O computador já se tornou um aparelho incorporado ao quarto das crianças e adolescentes. Ficar até tarde em frente à máquina e ter a possibilidade de acessar a internet enquanto os pais dormem é uma realidade que afasta cada vez mais o jovem internauta da supervisão dos pais. Dentre os outros seis países analisados na pesquisa(Argentina, Venezuela, Chile, Peru, Colômbia e México), o Brasil foi o campeão na taxa de jovens que têm computador no quarto. Aqui, 44% dos jovens entrevistados dormem no mesmo cômodo em que o computador está instalado.

O quarto da adolescente Marina Barbosa, 13 anos, está nos moldes da decoração informatizada desde que a estudante completou 10 anos. “Foi no meu aniversário. Ganhei o computador e ele já foi para o meu quarto, sem dúvidas, o melhor presente que eu já ganhei”. Os pais, que optaram pelo presente depois das aulas de informática que a filha recebeu na escola, se surpreenderam com o tempo que a menina passou a dedicar ao micro. “No início achavamos que o interesse era por conta da novidade, mas o tempo passou e o número de horas em frente ao computador só aumentou”, afirmou José Barbosa, pai de Marina. José e Monica, pais de Marina, passam a maior parte do dia fora de casa por conta do trabalho em Santo André. Enquanto os pais trabalham, a jovem garante que o computador faz com que o dia passe mais rápido em São Bernardo, onde a família mora. “Chego da escola às 13h e logo depois do almoço já vou para a internet. Só saio de lá quando meus pais chegam para o jantar. O dia passa muito rápido, faço pesquisas para a escola, falo com meus amigos, conheço pessoas novas, me divirto”. Os pais da menina, que não sabem usar o computador, confiam no instrumento de informação e diversão da filha. “Ela gosta e eu não vejo problema. Ela sabe que não deve se arriscar. Não fico controlando o que ela vê ou não”, afirmou a auxiliar administrativa Monica.

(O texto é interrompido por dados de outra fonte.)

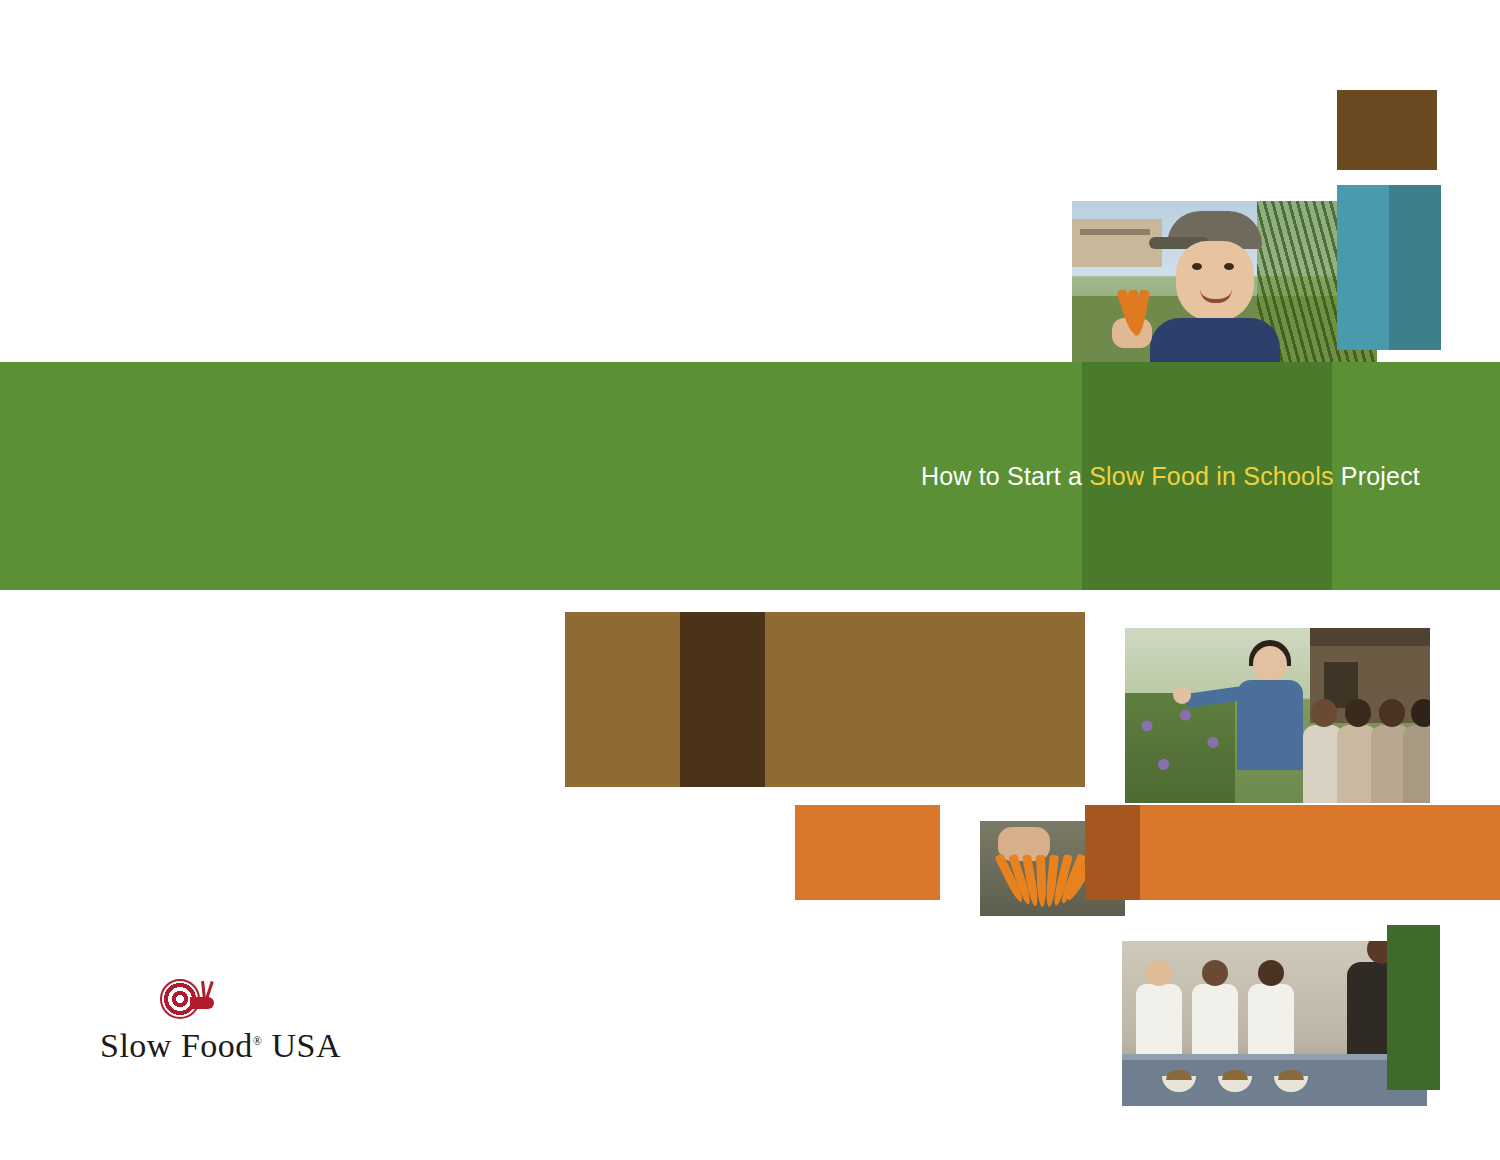How to Start a Slow Food in Schools Project
Slow Food® USA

A facilidade de se descobrir dados pessoais facilmente disponibilizados em sites de relacionamento unida à inocência da criança deixa a professora Adriana Tinonin com medo dos possíveis perigos oferecidos pela web. Mãe de Rafael, 10 anos, que utiliza o computador desde os dois, Adriana vai contra o dados da pesquisa e está sempre por perto do filho durante o uso da internet. “Ele pode usar quase tudo que a internet tem, mas com segurança. No site de relacionamentos, orkut, por exemplo, só permito que ele use com o meu e-mail e senha para que eu sempre possa entrar e ver com quem e o que ele fala”, defendeu.

Rafael que aprendeu a escrever digitando as primeiras letras no teclado de um computador confia na proteção da mãe. “Eu gosto que ela me oriente e me ajude. Eu sou criança e ainda não sei ver a maldade dos outros. Não me sinto viagiado. Me sinto protegido”, afirmou o garoto.

A professora garante que a internet assim como facilita pode causar sérios problemas. “Meu maior medo é a pedofilia. Nunca deixo o Rafael passar endereço ou marcar encontros com alguém. Ele só fala com conhecidos. Tento também orientar meus alunos”, defendeu a professora.

Outros seis países fizeram parte da pesquisa e um total de 25 mil jovens da Argentina, Chile, Peru, Colômbia, México, Venezuela e Brasil foram entrevistados entre outubro de 2007 e junho de 2008. No Brasil, o estudo foi centralizado em São Paulo, onde a empresa de telefonia está mais presente.